Problem statement
Substitute "upper-left" for every instance of "top-left" in all of the records below, and reproduce them with nothing else altered. Leave the pictures out of your answer.

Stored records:
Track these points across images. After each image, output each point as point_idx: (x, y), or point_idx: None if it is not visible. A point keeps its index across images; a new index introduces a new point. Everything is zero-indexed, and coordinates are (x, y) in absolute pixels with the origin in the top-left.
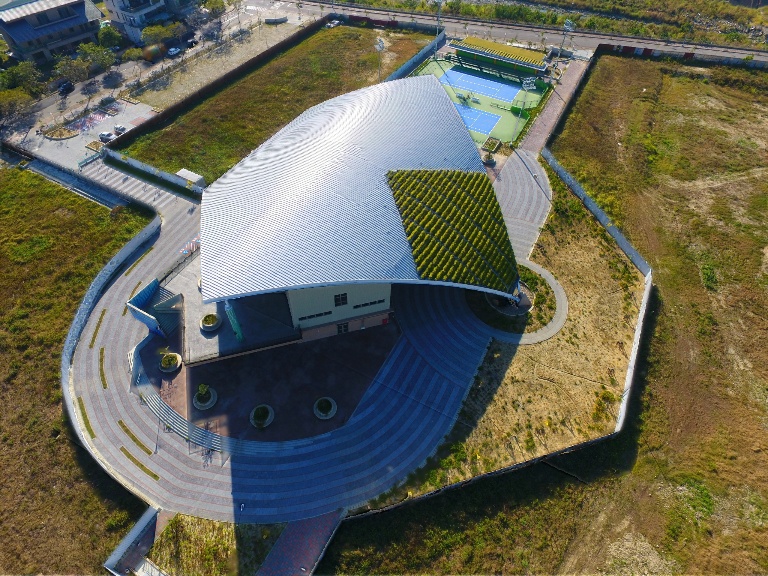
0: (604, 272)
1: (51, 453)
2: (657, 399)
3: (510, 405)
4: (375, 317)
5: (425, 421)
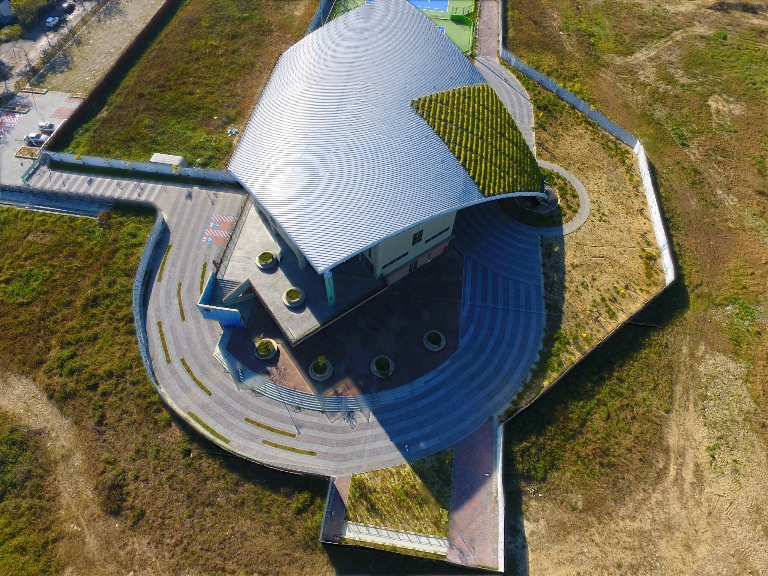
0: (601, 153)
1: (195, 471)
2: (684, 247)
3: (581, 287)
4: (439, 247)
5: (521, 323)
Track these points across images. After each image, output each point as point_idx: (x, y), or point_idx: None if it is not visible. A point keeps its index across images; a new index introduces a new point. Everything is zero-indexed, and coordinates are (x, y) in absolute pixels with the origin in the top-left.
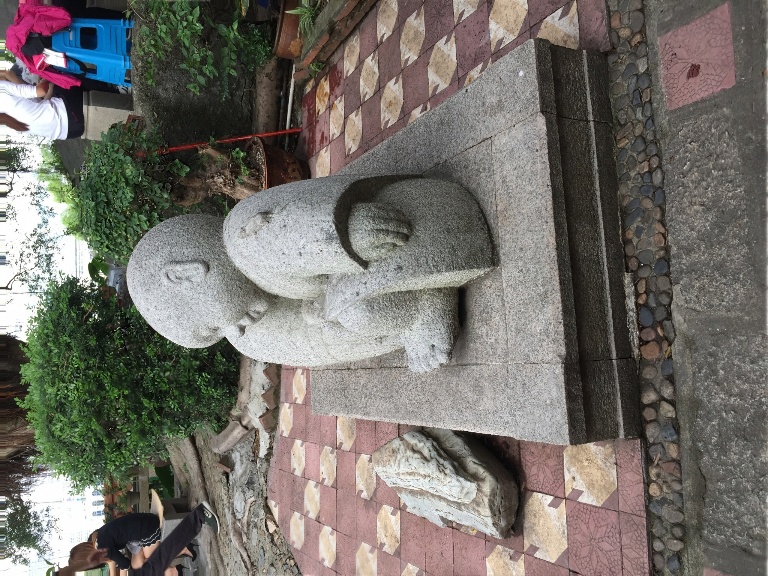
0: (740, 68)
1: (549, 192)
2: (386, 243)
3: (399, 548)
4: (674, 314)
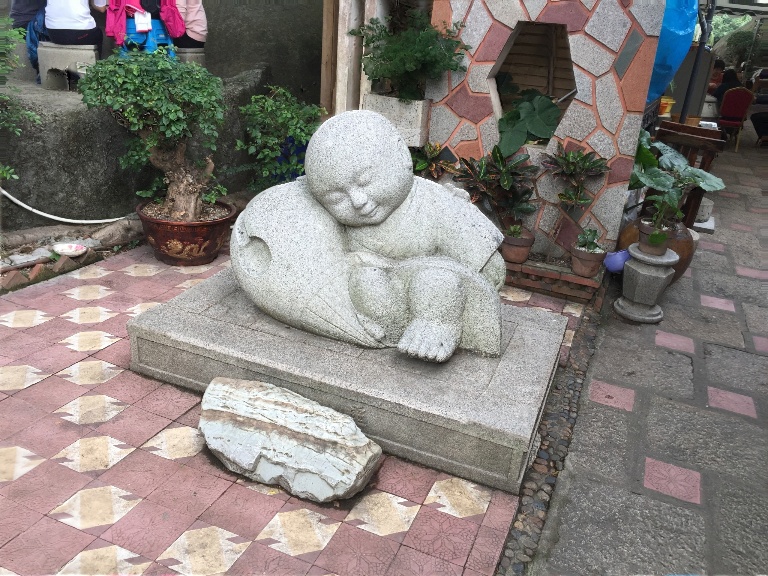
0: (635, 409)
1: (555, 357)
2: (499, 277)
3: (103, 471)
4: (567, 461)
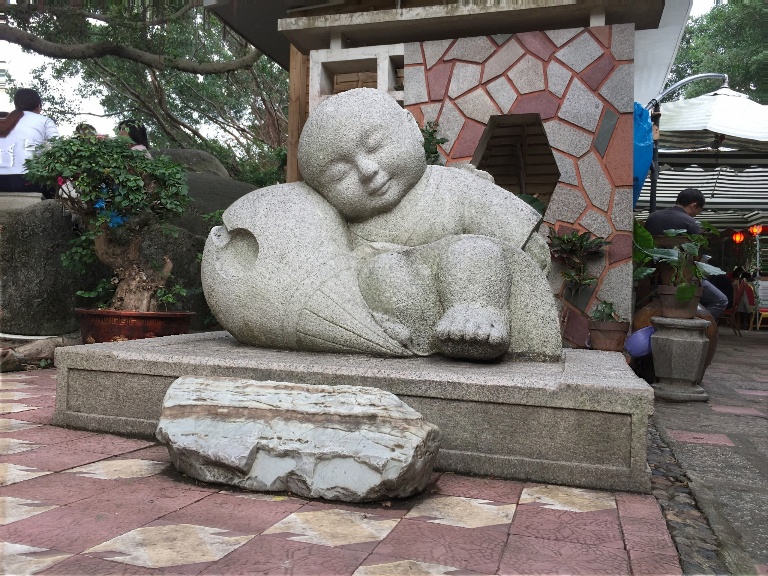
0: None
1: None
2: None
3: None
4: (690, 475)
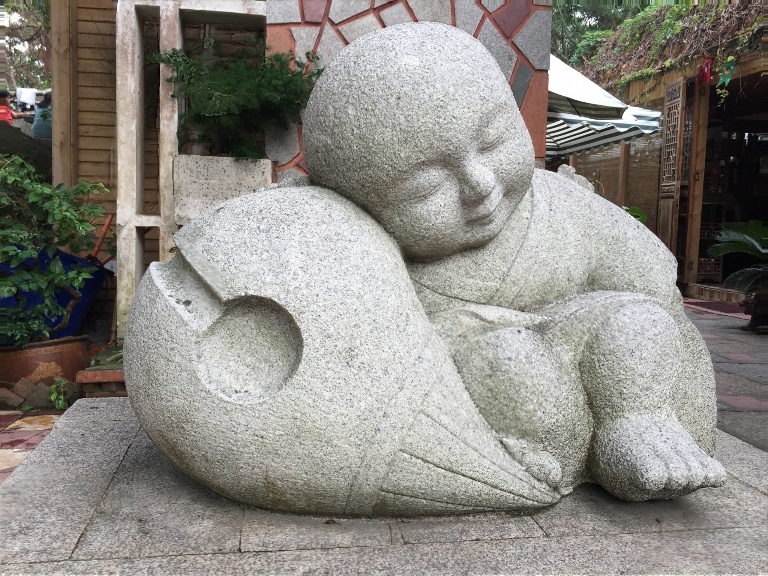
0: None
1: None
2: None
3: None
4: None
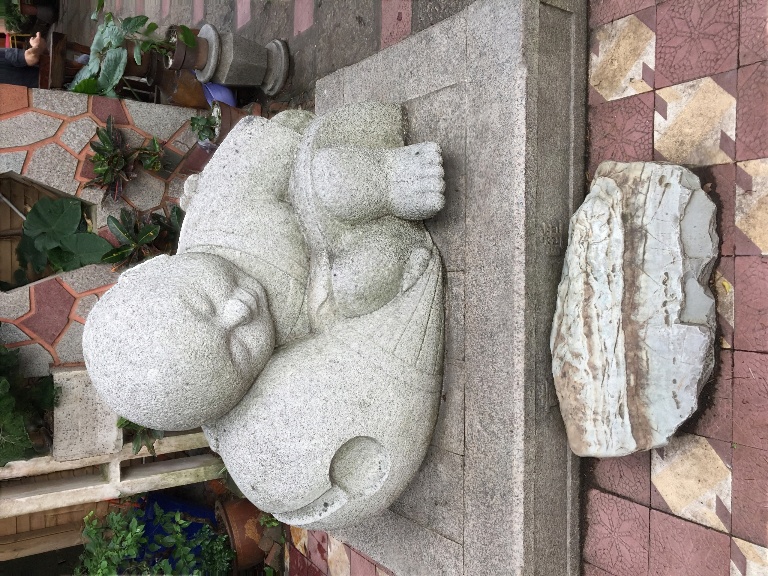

Written response
Track these points across images. After each image, output each point as point_idx: (x, y), or point_idx: None if it is not visible. A point keeps its index across images; a new index introduces a new point. Everything is zero-indexed, and coordinates are (x, y) in absolute pixels with the origin in the upper-left.
0: (604, 272)
1: (51, 453)
2: (657, 399)
3: (510, 405)
4: (375, 317)
5: (425, 421)
0: (601, 153)
1: (195, 471)
2: (684, 247)
3: (581, 287)
4: (439, 247)
5: (521, 323)
Track these points across images. After each image, output each point as point_idx: (x, y), or point_idx: None if it is not visible. A point keeps its index across images; a new index introduces a new point. Everything is zero-indexed, and coordinates are (x, y) in absolute pixels with the origin in the upper-left.
0: (740, 68)
1: (549, 192)
2: (386, 243)
3: (399, 548)
4: (674, 314)
0: (635, 409)
1: (555, 357)
2: (499, 277)
3: (103, 471)
4: (567, 461)
0: None
1: None
2: None
3: None
4: (690, 475)
0: None
1: None
2: None
3: None
4: None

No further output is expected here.